Km78, Parvis, 9h13 (9h18 en haut)

J’arrive à l’entrée du pilier, un mec me donne mon ticket pour monter, et commence l’ascension finale. Ca va, je n’ai pas mal aux jambes. Je double même un ou deux mecs.

Je filme ma montée. C’est super, j’adore. Dernier virage, la pancarte arrivée, 9h18’47 … Je demande au photographe de me prendre en photo (je me dis qu’au moins elles devraient être réussies mais en fait bof !!!).

Je récupère mon tee-shirt finisher trop grand … Certes taille S, mais ils n’ont toujours pas compris que du S homme, ce n’est pas pareil que du S femme … Je prends une bière pour JP, je retrouve Matthieu, je le prends en photo, et on tente de redescendre. On attend 15mn le 1er ascenseur, on abandonne et on essaye de prendre celui du dessus, pareil bien 10mn et on finit pas descendre à pied. Et bizarrement ça va, je pensais avoir plus mal aux cuisses.

On va aux vestiaires récupérer les sacs, je vais me faire masser, c’est très agréable. Partout où elle me masse, je sens mes muscles durs. Elle termine par un massage pour « faciliter le retour veineux et avoir les jambes légères ». Je suis sceptique mais il s’avère que le lendemain je n’ai pas les jambes lourdes, donc peut-être que ça a été efficace.
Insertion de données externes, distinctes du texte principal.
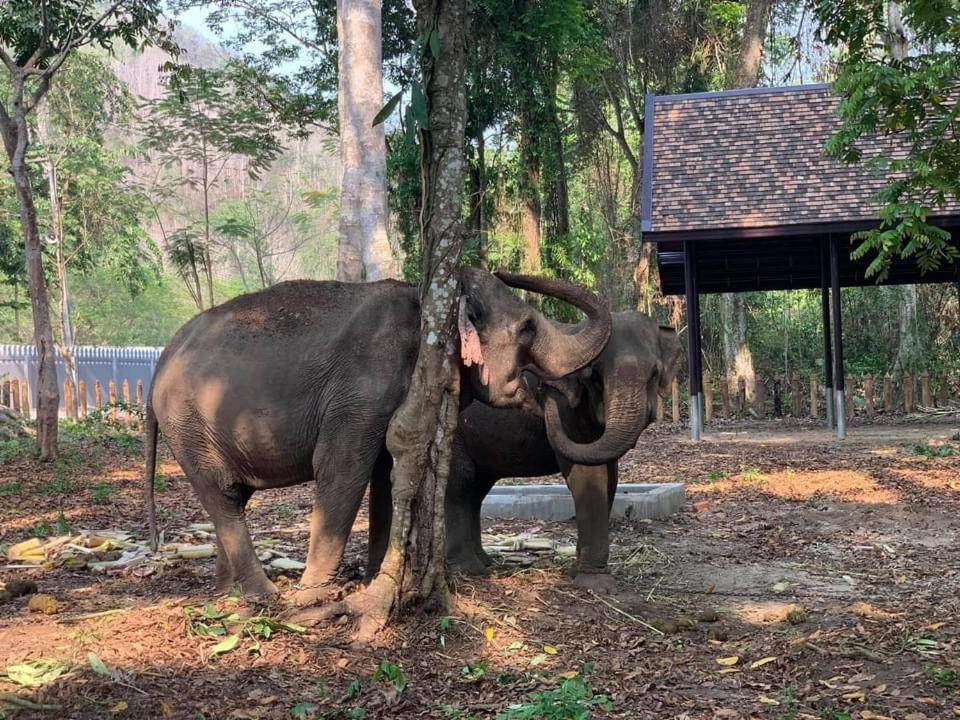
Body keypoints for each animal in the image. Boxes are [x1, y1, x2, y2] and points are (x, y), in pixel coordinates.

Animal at [141, 268, 616, 600]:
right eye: (528, 327)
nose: (555, 392)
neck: (424, 299)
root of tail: (160, 362)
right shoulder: (360, 390)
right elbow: (341, 467)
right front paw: (314, 599)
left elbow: (386, 473)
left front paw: (374, 580)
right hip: (188, 424)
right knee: (222, 494)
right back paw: (265, 596)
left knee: (232, 496)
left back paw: (229, 593)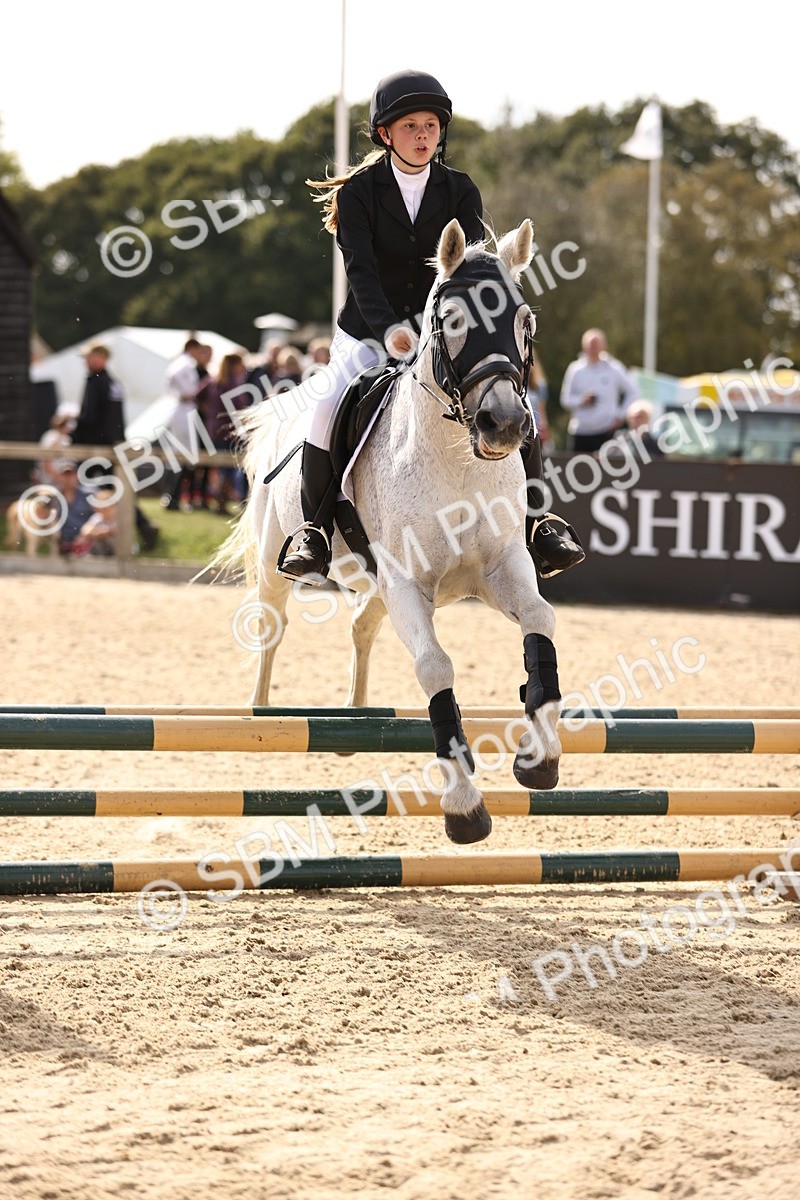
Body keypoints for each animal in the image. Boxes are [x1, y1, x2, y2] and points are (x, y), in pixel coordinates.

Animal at [215, 218, 562, 844]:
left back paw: (354, 719)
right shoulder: (407, 585)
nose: (504, 424)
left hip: (375, 587)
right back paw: (261, 713)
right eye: (453, 320)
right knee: (270, 628)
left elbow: (540, 624)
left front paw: (539, 757)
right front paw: (464, 807)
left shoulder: (502, 568)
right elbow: (435, 668)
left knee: (361, 625)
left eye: (525, 322)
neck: (457, 459)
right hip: (283, 568)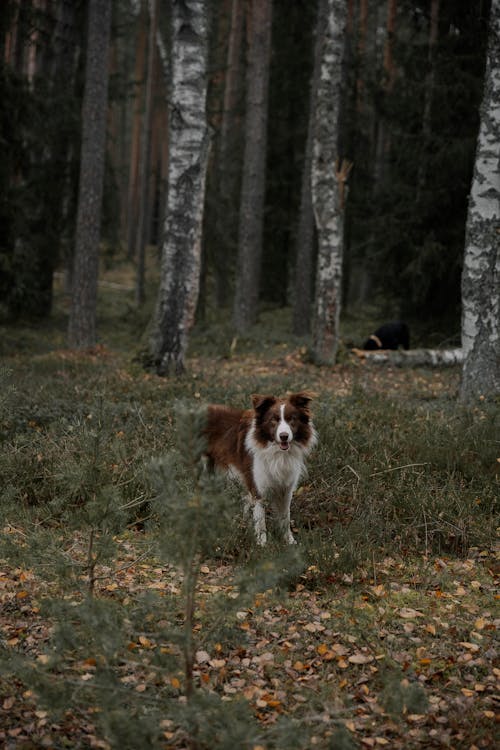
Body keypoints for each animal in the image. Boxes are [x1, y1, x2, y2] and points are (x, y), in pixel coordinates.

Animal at [203, 394, 316, 548]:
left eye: (292, 419)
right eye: (274, 420)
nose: (284, 436)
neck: (277, 452)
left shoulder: (286, 489)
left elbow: (285, 517)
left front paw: (289, 541)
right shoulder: (257, 487)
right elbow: (260, 519)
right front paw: (262, 545)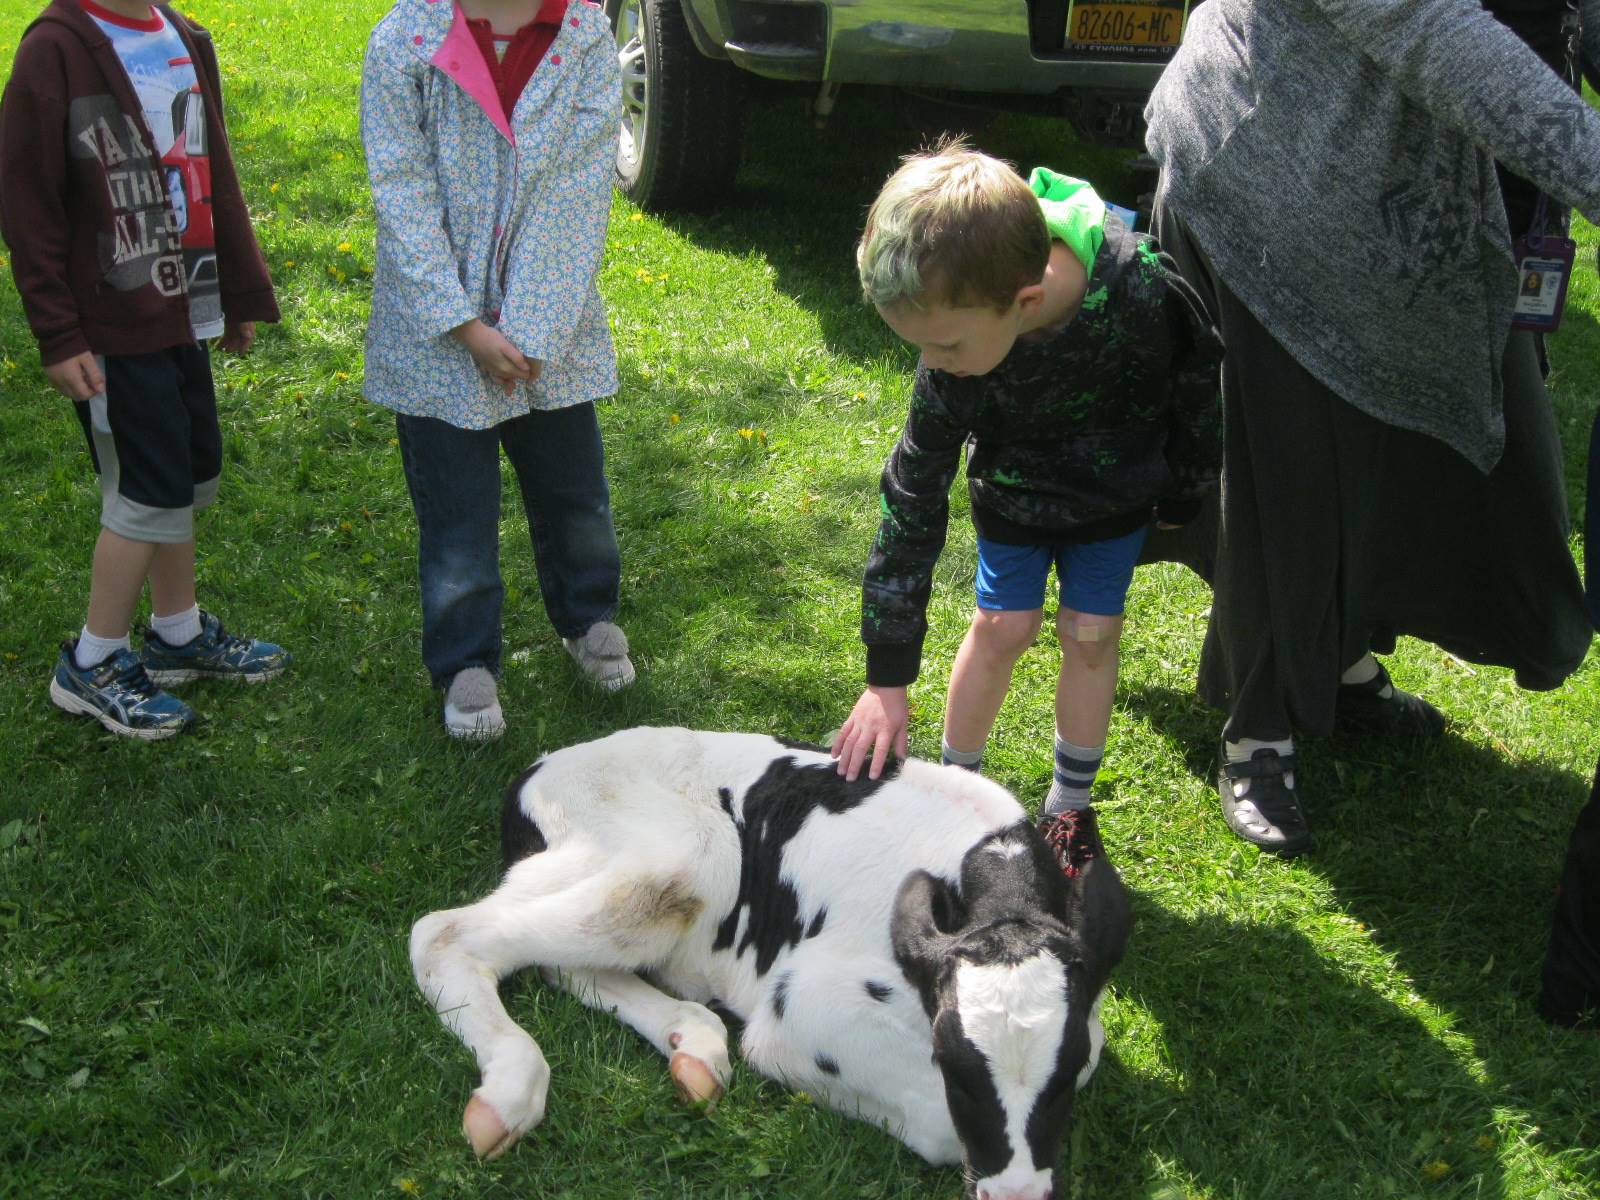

Un mec me dit « merci, tu m’as bien aidé sur la fin, tu m’as servi de lièvre, je me demandais comment tu trouvais la force pour courir ». Oh, merci, ça fait plaisir ! Puis un autre mec qui me dit que je l’ai énervé à le doubler dans les marches alors qu’il galérait ! Puis on retourne au buffet (tous ces allers-retours, ça fait bien 1 ou 2km en plus !). Et je me « régale ». J’ai bizarrement envie de gras ( !!!), et ça tombe bien, il y a des lasagnes. Je mange doucement parce que j’ai encore du mal à avaler. De la dinde, des lasagnes, du fromage, du pain, du fromage blanc et un éclair au chocolat. On retrouve Olivier, que j’avais rencontré en 2010 sur l’écotrail. Et voilà, c’est fini. Je suis presque triste que ça s’arrête !

 

 

 

 

Bilan

A J+1, je n’ai pas de douleurs, juste les cuisses qui tirent un peu en descente. Je fais un peu de vélo pour les faire travailler autrement.

Une course pratique puisque j’arrive juste à côté de chez moi, où il y a des supporters, avec une super ambiance à l’arrivée. Le parcours, je le connais par cœur, donc pas grand intérêt. Trop plat. Difficile parce que justement trop plat donc on peut courir tout du long.

Le refaire ? Non …, je ferai plutôt le marathon en 2013 qui est en concurrence au niveau des dates. Et puis 3 fois, c’est suffisant !

Mes chaussures ont tenu finalement, et je ne me suis pas blessée. Juste 2 petites ampoules rien de grave. Par contre c’est mon sac qui a explosé ! Le frottement contre la fermeture éclair du cuissard, il n’a pas aimé. J’ai un gros trou en dessous de bien 4cm de long sur 2cm ! Par chance tout était dans des sacs plastiques et rien n’est tombé.

Au départ j’avais hésité à prendre des lunettes de soleil. J’aurais dû parce que j’ai les paupières un peu rouge et les yeux qui piquent. Je n’avais pas mis de NOK en me disant « j’ai un cuissard, je n’aurais pas de frottements », et ben si, j’ai quand même eu des frottements.

 

Résultats

-          Temps :                                9h18’47                                                10h07

-          Vitesse moyenne :          8.38km/h                                             8.2km/h en 2011

-          Classement SEF :              12ème sur 56 (21.43%)                      25% en 2011

-          Classement femmes :    26ème sur 153 (17%)                         ?

-          Scratch :                               392ème sur 1687 (23.24%)               24.7% en 2011

-          2046 coureurs à St Quentin, 1687 à l’arrivée donc 17% d’abandon

En 2011 il y avait 5km de plus donc 35mn de plus. Ce qui ne fait que 13mn de différence, les 13mn que l’on avait perdues à Buc. Donc je n’ai pas progressé … Ce qui se voit sur les % dans le classement, je suis au même niveau.

Je ne compare pas à 2010 où j’avais mis exactement 3h de plus mais où je n’étais pas préparée.